Sewell Sillman was born October 24th, 1924 in Savannah, Georgia. Before entering college, he served with the United States infantry in Europe in World War II and was wounded in combat. Shortly after the war, he enrolled at the experimental Black Mountain College in North Carolina, where he studied with Josef Albers, the abstract painter and theoretician. When Albers accepted a post at Yale, Mr. Sillman followed, receiving a B.F.A. degree in 1951 and an M.F.A. in 1953.

In 1956, Sillman organized an exhibition of Albers’ work for Yale’s new art gallery and in the catalogue used two original screenprints from his mentor’s Homage to the Square series. From this experience grew a collaboration, not only with Albers, but with fellow faculty member and graphic designer, Norman Ives; jointly they issued Interaction of Color—1800 portfolios of eighty screenprints by Albers which became a seminal thesis on color theory. Established in 1962, the firm of Ives-Sillman produced portfolios and prints for other artists such as Jacob Lawrence, Romare Bearden, Roy Lichtenstein, and Walker Evans. A second major Albers work, “Formulation and Articulation,” was produced in 1972 in collaboration with Harry N. Abrams Inc.

Described as a quiet man who valued his privacy, Sillman was also a dedicated and demanding educator. Between 1963 and 1965, he taught at the Carnegie Institute of Technology, and after his departure from Yale in 1966, held positions at the Rhode Island School of Design, the State University of New York at Purchase, Ohio State University, and the University of Pennsylvania. Sillman’s work was widely exhibited during his lifetime and is represented in the collections of the Museum of Modern Art and Whitney Museum of American Art. At the age of 67, Sewell Sillman died of cancer at his home in Lyme, Connecticut in April, 1992.

* _Dataset excerpts_
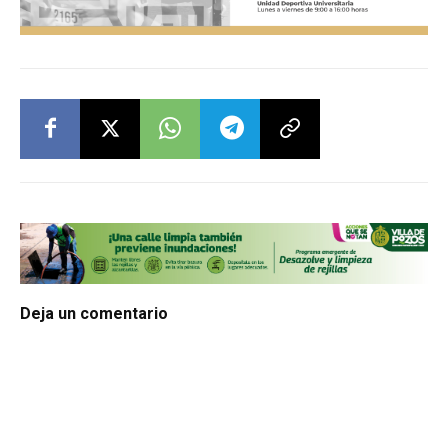
Deja un comentario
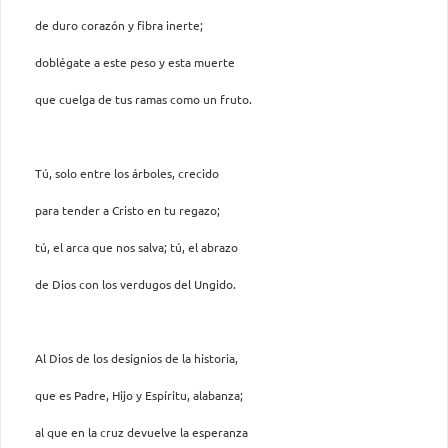
de duro corazón y fibra inerte;
doblégate a este peso y esta muerte
que cuelga de tus ramas como un fruto.
Tú, solo entre los árboles, crecido
para tender a Cristo en tu regazo;
tú, el arca que nos salva; tú, el abrazo
de Dios con los verdugos del Ungido.
Al Dios de los designios de la historia,
que es Padre, Hijo y Espíritu, alabanza;
al que en la cruz devuelve la esperanza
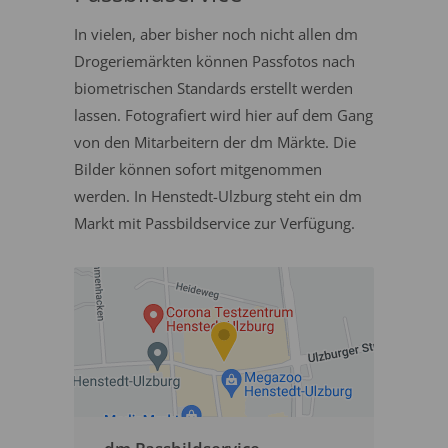
In vielen, aber bisher noch nicht allen dm
Drogeriemärkten können Passfotos nach
biometrischen Standards erstellt werden
lassen. Fotografiert wird hier auf dem Gang
von den Mitarbeitern der dm Märkte. Die
Bilder können sofort mitgenommen
werden. In Henstedt-Ulzburg steht ein dm
Markt mit Passbildservice zur Verfügung.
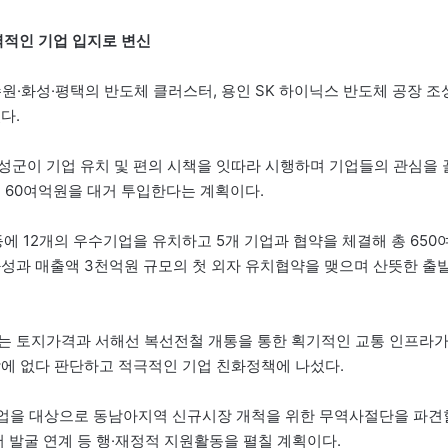
적인 기업 입지로 변신
수원·화성·평택의 반도체 클러스터, 용인 SK 하이닉스 반도체 공장 조
다.
성군이 기업 유치 및 편의 시책을 잇따라 시행하며 기업들의 관심을 
비 60여억원을 대거 투입한다는 계획이다.
 12개의 우수기업을 유치하고 5개 기업과 협약을 체결해 총 650
화성과 매출액 3천억원 규모의 첫 외자 유치협약을 맺으며 산뜻한 출
하는 토지가격과 서해선 복선전철 개통을 통한 획기적인 교통 인프라
밖에 없다 판단하고 적극적인 기업 친화정책에 나섰다.
기업을 대상으로 동남아지역 신규시장 개척을 위한 무역사절단을 파견
어 발굴 연계 등 행·재정적 지원활동을 펼칠 계획이다.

* _Work request_
Copy out the passage of the Sewell Sillman biography from "In 1956, Sillman" to "N. Abrams Inc.".

* _Final answer_
In 1956, Sillman organized an exhibition of Albers’ work for Yale’s new art gallery and in the catalogue used two original screenprints from his mentor’s Homage to the Square series. From this experience grew a collaboration, not only with Albers, but with fellow faculty member and graphic designer, Norman Ives; jointly they issued Interaction of Color—1800 portfolios of eighty screenprints by Albers which became a seminal thesis on color theory. Established in 1962, the firm of Ives-Sillman produced portfolios and prints for other artists such as Jacob Lawrence, Romare Bearden, Roy Lichtenstein, and Walker Evans. A second major Albers work, “Formulation and Articulation,” was produced in 1972 in collaboration with Harry N. Abrams Inc.